Use this calculator to get a quick estimate of what you’ll pay at closing — including how the CDD assessment affects your total monthly housing cost in Sarasota and Manatee County.


Questions Clients Actually Ask

Does the CDD fee go away when I pay off my mortgage?

No. The CDD assessment is a property tax obligation, not a mortgage feature. It appears on your annual county tax bill regardless of whether you have a mortgage. When you pay off your mortgage and stop escrowing, the CDD assessment is still due every November directly to the county tax collector. The bond portion eventually expires when the bonds are retired — typically 20 to 30 years from when the community was built — but the O&M portion continues indefinitely.
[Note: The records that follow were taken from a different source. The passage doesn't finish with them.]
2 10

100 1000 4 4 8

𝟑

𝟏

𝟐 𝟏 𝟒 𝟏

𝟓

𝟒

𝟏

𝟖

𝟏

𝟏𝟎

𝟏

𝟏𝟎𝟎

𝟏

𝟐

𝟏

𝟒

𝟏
You can verify current and historical assessment amounts through the Sarasota County Tax Collector.

Can I find out the exact CDD amount before I make an offer?

Yes, and you should. Ask the listing agent to pull the most recent Manatee County or Sarasota County property tax bill for the parcel. It will show the non-ad valorem assessments by line item, including the CDD district name and annual amount. You can also search the county property appraiser’s portal directly using the parcel ID. For details on the remaining bond balance and any pending special assessments, contact the CDD district manager — their contact is public record and they are required by Florida Sunshine Law to provide budget documents upon request. Florida-licensed brokers like myself are also bound by Florida DBPR disclosure standards that require material facts — including known CDD obligations — to be presented to buyers.

If the builder says there’s no CDD, does that mean no extra fees?

Not necessarily. Some builders develop without a CDD and finance infrastructure costs differently — through the HOA, through higher base pricing, or through a community development authority with a different structure. In some cases, the builder is in the early sales phase and the CDD is already in place but not yet showing full assessments on the tax roll. Always review the community’s public records, the purchase agreement addenda, and any community development disclosures in the new construction contract before you sign.